## The problem
List each acronym that appears in the forum excerpt, naming each one only once.

## Text block
---------------

It’s rare to see serious empirical work in SE that’s up the same standards as
empirical work in modern economics (either an RCT, or a good pseudo-experiment
from a clever instrumental variable), and when you do, there’s little to no
discussion of how generalizable the work is. There’s often a paragraph about
how the study may not generalize, which seems to be enough to satisfy peer
reviewers, but isn’t nearly enough to figure out if the methodology under test
has any applicability whatsoever to your setting.

[1] if you're curious, and want to look up what's in vougue, the premier SE
conferences are ICSE and FSE

------
ChrisNorstrom
I always thought methodologies suck because of their lack of evolution.
They're too rigid in a fluid world. They stay the same for years while the
world around them is constantly changing. They attempt to take one idea, one
theme, one solution and apply it to every problem rather than looking at
everything on a case by case basis.

Humans don't like thinking, it's expensive, it requires time and effort. So
people like to think once, find an answer, copy and paste that answer over and
over, and never think again.

---------------

[Records from a data source]
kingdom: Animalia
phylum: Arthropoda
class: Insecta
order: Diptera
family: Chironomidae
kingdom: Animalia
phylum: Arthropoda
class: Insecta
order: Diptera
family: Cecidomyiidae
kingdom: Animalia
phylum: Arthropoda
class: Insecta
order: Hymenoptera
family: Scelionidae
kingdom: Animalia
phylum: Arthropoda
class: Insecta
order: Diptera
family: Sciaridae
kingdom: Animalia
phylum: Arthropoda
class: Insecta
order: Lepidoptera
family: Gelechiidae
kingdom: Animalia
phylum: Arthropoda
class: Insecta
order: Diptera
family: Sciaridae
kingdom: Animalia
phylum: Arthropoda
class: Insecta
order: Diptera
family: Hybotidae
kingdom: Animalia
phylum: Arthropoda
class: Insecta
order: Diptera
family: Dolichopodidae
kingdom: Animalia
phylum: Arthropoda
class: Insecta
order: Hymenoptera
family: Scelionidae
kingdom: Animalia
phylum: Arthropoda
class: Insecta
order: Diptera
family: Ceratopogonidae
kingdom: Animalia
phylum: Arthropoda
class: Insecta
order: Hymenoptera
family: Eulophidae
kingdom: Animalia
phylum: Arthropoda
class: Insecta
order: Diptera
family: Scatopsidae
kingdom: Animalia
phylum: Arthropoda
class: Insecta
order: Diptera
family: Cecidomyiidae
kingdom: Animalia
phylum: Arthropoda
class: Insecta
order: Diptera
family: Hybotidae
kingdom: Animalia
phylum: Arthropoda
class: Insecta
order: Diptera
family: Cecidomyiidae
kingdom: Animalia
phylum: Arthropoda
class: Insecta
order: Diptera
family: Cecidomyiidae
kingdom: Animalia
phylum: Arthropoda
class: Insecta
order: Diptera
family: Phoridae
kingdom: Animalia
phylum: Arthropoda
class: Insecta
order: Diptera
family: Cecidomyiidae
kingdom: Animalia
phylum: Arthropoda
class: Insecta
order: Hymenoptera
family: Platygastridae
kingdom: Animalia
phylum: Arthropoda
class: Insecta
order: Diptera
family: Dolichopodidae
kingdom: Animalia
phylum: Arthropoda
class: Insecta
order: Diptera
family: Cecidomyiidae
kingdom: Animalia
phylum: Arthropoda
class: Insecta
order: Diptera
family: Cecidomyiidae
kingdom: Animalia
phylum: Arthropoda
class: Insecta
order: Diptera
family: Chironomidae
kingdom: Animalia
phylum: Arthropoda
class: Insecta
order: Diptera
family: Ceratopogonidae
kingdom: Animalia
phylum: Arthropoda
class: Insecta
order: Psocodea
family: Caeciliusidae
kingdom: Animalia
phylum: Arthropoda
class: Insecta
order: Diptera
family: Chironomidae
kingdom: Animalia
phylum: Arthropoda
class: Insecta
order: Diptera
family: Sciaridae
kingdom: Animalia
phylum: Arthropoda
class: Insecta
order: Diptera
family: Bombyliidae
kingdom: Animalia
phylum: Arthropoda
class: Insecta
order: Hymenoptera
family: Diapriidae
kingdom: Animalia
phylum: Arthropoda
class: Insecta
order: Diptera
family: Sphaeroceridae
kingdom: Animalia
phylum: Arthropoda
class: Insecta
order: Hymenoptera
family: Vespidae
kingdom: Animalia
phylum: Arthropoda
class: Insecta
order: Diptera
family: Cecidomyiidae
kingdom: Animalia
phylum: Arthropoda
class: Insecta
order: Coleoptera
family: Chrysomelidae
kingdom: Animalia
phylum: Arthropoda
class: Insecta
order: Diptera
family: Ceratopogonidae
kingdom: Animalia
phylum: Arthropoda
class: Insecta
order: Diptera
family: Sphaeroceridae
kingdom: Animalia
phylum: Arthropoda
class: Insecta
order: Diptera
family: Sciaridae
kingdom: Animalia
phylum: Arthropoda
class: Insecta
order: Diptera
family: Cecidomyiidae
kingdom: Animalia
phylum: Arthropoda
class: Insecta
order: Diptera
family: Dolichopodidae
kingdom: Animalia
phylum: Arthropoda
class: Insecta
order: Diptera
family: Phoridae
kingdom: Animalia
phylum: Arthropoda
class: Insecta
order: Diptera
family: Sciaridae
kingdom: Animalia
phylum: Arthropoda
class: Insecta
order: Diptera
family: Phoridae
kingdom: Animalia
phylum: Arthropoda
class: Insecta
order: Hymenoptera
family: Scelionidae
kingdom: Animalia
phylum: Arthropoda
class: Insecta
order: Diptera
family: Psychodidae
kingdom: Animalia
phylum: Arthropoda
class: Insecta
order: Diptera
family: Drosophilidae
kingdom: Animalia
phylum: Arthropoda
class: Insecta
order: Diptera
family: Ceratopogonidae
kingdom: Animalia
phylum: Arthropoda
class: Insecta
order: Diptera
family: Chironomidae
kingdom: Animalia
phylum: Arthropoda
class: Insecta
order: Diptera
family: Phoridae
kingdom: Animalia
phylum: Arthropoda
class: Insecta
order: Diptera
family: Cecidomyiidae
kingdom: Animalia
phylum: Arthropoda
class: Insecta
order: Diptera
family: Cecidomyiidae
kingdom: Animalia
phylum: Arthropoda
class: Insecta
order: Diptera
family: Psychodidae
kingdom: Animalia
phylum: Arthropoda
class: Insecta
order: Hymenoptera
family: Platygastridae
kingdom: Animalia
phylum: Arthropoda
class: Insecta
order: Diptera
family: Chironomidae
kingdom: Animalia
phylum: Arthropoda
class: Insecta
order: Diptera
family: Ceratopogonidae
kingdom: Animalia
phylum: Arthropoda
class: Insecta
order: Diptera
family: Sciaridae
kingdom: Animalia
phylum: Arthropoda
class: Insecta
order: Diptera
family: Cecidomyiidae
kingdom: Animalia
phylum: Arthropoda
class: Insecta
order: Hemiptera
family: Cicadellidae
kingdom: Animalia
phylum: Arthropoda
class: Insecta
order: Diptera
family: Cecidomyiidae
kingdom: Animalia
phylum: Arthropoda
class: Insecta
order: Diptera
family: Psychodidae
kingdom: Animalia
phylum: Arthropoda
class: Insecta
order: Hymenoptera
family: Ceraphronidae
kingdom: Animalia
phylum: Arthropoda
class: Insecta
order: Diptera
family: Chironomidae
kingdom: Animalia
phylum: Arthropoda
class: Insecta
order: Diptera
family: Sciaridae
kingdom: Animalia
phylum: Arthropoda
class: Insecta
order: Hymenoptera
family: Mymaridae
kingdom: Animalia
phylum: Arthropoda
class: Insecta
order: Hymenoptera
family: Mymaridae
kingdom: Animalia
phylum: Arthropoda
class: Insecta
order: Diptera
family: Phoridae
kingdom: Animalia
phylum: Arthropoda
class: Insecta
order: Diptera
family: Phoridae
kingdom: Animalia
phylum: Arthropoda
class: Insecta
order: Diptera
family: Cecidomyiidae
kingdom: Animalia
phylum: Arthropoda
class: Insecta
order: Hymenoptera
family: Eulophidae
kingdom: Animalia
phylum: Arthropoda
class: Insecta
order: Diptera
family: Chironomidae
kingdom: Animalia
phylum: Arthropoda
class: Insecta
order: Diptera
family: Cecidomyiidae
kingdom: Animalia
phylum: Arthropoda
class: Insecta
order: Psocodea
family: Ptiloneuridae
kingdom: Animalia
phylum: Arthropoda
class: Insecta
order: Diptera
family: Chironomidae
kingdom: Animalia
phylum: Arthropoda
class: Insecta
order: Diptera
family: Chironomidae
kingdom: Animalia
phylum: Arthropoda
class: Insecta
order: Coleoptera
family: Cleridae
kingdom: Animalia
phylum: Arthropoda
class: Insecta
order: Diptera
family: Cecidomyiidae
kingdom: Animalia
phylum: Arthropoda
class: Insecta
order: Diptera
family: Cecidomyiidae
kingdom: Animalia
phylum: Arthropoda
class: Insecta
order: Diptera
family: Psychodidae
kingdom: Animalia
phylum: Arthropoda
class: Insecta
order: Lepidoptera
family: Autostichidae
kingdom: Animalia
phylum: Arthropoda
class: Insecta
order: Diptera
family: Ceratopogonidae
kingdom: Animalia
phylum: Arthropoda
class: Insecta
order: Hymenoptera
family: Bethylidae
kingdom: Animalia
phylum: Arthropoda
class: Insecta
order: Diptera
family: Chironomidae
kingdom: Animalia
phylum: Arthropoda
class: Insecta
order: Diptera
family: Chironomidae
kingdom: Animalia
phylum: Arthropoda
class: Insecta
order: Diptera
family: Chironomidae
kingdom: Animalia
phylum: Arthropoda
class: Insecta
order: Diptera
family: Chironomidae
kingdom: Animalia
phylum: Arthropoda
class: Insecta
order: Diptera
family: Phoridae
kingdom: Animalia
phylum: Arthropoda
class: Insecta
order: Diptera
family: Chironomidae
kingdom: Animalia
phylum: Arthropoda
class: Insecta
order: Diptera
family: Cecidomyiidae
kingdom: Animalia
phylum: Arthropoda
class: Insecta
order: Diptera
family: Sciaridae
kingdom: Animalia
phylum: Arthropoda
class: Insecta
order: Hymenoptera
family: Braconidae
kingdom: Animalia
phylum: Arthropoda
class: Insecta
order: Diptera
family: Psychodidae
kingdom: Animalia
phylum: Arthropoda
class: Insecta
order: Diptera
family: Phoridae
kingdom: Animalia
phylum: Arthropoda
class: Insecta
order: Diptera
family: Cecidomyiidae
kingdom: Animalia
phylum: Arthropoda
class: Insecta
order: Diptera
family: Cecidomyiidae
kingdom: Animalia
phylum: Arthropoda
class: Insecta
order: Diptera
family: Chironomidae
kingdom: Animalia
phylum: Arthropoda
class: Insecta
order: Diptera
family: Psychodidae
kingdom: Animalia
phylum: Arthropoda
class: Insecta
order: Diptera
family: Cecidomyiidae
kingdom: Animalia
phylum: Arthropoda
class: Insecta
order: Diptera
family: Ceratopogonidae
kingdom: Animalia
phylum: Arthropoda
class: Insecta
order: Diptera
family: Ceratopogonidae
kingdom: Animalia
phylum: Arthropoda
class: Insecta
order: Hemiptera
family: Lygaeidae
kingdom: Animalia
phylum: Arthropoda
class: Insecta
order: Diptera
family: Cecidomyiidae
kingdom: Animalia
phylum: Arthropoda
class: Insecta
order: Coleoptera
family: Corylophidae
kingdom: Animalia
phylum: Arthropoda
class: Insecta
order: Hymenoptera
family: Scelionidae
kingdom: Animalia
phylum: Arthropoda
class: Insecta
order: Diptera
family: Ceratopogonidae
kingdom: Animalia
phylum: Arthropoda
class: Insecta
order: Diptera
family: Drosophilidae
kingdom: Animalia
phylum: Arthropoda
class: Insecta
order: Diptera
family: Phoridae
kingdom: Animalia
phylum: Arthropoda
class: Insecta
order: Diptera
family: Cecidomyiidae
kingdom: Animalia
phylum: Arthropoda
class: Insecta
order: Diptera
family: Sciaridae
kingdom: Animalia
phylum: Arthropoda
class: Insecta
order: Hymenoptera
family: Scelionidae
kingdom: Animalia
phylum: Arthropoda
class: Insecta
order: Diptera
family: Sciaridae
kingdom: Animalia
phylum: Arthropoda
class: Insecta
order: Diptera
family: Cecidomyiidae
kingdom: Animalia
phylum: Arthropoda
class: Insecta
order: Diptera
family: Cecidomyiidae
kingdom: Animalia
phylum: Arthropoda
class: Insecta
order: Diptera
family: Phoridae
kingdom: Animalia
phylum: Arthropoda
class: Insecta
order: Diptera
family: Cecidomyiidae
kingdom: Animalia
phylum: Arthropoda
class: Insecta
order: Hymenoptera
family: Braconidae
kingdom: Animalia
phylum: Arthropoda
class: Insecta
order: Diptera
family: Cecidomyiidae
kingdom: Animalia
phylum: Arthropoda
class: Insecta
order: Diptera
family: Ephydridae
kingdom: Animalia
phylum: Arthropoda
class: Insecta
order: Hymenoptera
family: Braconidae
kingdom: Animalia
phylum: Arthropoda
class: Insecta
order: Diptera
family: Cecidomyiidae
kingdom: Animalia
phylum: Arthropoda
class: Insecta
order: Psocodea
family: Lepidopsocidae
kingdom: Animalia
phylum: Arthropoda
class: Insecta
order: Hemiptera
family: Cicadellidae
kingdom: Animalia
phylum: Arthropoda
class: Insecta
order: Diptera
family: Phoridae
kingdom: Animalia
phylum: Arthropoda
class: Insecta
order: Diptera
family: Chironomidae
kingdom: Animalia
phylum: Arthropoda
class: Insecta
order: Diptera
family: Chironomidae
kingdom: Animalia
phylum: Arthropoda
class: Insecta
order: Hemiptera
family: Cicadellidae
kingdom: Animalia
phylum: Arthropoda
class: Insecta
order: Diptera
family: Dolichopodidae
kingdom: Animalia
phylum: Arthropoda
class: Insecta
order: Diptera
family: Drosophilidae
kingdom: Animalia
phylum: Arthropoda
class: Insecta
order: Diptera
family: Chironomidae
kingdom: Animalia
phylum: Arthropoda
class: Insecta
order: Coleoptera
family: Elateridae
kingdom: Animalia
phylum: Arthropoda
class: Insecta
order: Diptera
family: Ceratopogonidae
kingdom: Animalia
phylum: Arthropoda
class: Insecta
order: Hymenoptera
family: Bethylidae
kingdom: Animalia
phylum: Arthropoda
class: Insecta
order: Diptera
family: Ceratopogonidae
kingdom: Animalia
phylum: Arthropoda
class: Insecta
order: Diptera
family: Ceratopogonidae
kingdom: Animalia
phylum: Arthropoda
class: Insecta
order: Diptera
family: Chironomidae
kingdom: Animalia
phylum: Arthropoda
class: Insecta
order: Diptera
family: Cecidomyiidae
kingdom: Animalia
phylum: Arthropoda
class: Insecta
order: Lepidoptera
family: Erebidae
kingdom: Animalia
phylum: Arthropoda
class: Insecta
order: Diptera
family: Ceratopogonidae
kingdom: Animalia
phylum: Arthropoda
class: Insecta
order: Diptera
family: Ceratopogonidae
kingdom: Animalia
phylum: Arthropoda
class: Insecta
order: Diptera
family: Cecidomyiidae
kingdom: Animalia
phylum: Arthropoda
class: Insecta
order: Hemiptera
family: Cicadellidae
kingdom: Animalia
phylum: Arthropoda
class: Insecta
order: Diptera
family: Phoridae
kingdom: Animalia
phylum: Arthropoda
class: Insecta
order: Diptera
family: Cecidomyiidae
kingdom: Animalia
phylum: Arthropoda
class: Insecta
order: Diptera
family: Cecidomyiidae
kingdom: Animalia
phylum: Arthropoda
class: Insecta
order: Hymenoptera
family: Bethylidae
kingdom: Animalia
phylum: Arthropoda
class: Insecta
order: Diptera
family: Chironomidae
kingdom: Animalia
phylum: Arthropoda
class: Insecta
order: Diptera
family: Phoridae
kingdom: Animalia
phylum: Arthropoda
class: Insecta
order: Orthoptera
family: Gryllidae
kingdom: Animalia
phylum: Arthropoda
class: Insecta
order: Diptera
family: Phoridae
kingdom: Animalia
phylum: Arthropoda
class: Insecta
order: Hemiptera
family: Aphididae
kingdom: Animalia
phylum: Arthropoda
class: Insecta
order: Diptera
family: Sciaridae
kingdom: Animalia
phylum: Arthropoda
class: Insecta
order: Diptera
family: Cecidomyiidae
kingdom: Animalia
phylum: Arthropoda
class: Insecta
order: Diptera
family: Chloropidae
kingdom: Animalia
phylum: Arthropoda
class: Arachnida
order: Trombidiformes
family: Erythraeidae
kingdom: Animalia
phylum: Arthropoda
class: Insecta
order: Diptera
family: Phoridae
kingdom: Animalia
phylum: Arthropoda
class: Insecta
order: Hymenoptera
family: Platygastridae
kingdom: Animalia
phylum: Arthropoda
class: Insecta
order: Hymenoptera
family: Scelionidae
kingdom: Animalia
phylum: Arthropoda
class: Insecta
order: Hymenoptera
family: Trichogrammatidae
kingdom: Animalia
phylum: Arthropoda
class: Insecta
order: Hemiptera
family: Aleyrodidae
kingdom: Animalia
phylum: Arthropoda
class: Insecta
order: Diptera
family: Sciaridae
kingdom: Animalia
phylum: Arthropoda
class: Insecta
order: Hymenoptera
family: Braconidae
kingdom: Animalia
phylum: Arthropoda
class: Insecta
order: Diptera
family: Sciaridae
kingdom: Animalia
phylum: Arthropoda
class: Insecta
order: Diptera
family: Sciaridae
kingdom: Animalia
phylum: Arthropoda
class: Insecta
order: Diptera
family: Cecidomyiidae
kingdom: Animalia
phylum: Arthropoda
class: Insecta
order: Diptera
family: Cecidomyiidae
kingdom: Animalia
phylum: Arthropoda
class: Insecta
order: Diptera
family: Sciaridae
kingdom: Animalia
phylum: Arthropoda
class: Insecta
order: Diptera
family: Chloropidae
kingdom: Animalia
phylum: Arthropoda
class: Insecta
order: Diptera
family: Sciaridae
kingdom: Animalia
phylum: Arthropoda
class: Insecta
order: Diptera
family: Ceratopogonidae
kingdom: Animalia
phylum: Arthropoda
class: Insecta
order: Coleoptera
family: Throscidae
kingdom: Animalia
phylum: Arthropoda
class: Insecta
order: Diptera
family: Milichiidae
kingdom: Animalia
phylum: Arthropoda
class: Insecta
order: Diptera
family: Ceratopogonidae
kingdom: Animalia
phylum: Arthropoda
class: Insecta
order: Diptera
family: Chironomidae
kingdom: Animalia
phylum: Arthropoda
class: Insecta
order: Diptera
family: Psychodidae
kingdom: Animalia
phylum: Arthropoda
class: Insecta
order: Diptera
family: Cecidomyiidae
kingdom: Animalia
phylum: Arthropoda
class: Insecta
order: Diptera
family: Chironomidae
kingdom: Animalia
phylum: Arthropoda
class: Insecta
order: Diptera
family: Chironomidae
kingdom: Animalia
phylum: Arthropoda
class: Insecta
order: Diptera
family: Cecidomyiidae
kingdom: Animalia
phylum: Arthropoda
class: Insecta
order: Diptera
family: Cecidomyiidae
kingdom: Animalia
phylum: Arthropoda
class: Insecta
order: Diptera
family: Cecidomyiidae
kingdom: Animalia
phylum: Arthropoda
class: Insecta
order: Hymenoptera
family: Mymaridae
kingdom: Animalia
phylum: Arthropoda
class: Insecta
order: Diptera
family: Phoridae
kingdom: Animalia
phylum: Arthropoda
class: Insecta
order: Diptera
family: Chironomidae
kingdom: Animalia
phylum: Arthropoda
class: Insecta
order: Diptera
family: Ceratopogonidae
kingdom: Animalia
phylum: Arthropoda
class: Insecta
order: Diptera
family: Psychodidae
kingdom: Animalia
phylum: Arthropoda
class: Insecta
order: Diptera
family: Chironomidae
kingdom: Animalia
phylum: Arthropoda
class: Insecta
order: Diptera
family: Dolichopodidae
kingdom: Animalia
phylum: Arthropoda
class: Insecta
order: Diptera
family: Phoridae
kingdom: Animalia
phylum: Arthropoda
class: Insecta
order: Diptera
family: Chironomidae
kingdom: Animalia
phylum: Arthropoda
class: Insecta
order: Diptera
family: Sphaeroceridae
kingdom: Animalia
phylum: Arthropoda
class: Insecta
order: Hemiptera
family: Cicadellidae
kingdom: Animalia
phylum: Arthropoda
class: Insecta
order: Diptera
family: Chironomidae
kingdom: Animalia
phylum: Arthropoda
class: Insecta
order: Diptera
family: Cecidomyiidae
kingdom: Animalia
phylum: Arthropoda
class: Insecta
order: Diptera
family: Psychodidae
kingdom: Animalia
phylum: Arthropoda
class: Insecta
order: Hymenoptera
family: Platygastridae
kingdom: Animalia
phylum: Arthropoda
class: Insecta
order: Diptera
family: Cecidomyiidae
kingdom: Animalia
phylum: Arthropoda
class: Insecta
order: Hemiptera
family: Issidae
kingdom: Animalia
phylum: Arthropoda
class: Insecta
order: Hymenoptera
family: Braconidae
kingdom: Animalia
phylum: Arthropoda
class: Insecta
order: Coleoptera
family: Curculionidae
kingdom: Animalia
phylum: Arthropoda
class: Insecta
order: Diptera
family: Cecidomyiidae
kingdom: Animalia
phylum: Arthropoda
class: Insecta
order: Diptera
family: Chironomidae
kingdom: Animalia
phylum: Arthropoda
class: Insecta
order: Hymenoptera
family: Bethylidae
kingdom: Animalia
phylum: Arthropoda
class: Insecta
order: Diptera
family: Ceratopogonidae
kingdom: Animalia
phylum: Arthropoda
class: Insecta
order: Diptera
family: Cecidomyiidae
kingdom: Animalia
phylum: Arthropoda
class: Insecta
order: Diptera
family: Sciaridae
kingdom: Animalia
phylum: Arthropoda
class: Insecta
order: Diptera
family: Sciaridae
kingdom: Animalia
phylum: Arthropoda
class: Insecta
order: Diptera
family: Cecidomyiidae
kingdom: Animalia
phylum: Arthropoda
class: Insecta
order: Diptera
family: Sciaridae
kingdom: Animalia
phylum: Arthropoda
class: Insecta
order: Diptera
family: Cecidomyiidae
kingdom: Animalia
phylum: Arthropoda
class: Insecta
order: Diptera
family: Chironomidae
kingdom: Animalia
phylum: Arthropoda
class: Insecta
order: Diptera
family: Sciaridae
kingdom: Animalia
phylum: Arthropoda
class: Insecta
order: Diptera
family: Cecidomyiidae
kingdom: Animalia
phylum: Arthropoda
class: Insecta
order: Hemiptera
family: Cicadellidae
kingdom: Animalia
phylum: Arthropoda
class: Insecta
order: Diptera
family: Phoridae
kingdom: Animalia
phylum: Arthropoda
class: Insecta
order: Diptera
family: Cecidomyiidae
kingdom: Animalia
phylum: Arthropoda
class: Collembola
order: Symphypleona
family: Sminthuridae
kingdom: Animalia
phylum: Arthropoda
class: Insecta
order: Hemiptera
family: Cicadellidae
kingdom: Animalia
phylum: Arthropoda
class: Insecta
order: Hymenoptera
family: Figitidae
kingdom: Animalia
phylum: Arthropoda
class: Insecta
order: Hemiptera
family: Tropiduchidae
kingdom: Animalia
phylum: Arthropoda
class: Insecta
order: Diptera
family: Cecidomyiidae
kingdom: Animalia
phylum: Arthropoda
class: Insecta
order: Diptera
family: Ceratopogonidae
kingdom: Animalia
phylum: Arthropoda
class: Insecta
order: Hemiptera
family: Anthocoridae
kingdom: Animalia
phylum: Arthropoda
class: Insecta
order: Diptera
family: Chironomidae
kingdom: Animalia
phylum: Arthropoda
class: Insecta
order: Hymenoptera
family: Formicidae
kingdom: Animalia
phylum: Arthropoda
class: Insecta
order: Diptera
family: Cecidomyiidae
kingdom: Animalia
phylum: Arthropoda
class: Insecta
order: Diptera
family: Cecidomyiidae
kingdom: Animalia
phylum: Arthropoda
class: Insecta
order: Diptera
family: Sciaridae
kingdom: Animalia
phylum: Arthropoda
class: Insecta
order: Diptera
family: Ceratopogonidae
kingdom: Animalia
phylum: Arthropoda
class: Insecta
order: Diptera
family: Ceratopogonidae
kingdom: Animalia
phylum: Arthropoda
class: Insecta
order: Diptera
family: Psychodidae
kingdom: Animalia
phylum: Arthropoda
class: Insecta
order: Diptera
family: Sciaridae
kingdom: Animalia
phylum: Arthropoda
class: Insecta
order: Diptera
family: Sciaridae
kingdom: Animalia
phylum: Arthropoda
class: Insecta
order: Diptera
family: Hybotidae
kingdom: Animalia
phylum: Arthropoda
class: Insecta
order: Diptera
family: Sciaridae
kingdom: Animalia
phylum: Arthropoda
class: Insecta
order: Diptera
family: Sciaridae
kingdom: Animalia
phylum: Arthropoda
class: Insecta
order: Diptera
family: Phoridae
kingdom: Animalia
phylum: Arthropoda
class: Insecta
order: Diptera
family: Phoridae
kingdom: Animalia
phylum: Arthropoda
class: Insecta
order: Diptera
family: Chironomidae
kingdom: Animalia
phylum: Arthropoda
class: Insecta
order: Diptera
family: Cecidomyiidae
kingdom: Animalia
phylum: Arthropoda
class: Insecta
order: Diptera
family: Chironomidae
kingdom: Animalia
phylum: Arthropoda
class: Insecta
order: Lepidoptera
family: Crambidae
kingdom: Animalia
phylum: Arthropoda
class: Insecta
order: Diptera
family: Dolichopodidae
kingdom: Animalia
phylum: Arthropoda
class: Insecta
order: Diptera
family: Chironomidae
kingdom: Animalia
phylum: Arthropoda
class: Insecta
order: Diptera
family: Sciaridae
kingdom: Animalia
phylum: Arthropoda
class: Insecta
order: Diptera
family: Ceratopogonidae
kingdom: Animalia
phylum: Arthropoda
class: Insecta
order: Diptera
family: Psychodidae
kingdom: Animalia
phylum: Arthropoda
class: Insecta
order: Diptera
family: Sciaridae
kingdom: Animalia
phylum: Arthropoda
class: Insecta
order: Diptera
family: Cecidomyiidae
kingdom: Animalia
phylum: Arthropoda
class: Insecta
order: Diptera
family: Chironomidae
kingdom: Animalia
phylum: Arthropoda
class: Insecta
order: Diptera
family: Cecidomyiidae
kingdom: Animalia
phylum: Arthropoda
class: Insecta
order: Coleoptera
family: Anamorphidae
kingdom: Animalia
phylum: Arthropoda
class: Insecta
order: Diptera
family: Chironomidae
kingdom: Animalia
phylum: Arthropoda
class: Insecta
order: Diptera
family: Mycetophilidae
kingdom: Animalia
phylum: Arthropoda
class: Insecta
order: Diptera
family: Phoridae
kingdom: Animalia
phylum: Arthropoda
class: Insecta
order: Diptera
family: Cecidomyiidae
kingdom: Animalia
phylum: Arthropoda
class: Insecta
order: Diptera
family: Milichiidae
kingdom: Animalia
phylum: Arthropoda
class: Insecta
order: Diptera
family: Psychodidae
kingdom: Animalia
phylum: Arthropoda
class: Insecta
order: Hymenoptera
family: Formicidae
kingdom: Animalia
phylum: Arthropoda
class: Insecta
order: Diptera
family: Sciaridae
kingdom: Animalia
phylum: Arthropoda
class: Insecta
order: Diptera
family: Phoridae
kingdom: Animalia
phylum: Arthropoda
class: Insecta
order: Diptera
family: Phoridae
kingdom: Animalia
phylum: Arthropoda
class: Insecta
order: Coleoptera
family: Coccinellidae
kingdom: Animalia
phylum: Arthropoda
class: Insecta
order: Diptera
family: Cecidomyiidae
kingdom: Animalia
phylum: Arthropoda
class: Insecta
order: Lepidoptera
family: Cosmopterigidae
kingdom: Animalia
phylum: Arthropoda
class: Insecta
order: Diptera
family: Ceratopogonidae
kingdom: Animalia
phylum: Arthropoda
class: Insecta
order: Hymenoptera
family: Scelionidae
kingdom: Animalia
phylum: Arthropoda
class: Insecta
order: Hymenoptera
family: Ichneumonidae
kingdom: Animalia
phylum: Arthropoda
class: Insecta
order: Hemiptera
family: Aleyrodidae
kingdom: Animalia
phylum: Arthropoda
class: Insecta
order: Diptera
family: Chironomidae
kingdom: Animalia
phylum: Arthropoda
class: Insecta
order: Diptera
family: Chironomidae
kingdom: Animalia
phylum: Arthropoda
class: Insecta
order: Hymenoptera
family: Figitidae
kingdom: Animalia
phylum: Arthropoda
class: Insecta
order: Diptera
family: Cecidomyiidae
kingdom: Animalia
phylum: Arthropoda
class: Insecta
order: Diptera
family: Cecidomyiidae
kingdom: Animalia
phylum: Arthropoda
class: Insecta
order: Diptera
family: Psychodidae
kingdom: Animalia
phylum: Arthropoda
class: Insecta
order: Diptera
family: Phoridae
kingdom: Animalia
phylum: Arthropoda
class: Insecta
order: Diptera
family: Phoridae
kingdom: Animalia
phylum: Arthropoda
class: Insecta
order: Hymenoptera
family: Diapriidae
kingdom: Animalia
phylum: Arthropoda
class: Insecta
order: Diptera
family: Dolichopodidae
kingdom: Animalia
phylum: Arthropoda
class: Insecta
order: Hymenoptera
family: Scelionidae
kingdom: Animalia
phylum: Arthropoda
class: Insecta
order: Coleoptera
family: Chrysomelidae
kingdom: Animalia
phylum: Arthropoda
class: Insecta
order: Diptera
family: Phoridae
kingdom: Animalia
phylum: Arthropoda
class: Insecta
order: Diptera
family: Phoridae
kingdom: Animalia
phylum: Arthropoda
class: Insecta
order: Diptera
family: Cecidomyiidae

---------------

## Response for this exercise
SE, RCT, ICSE, FSE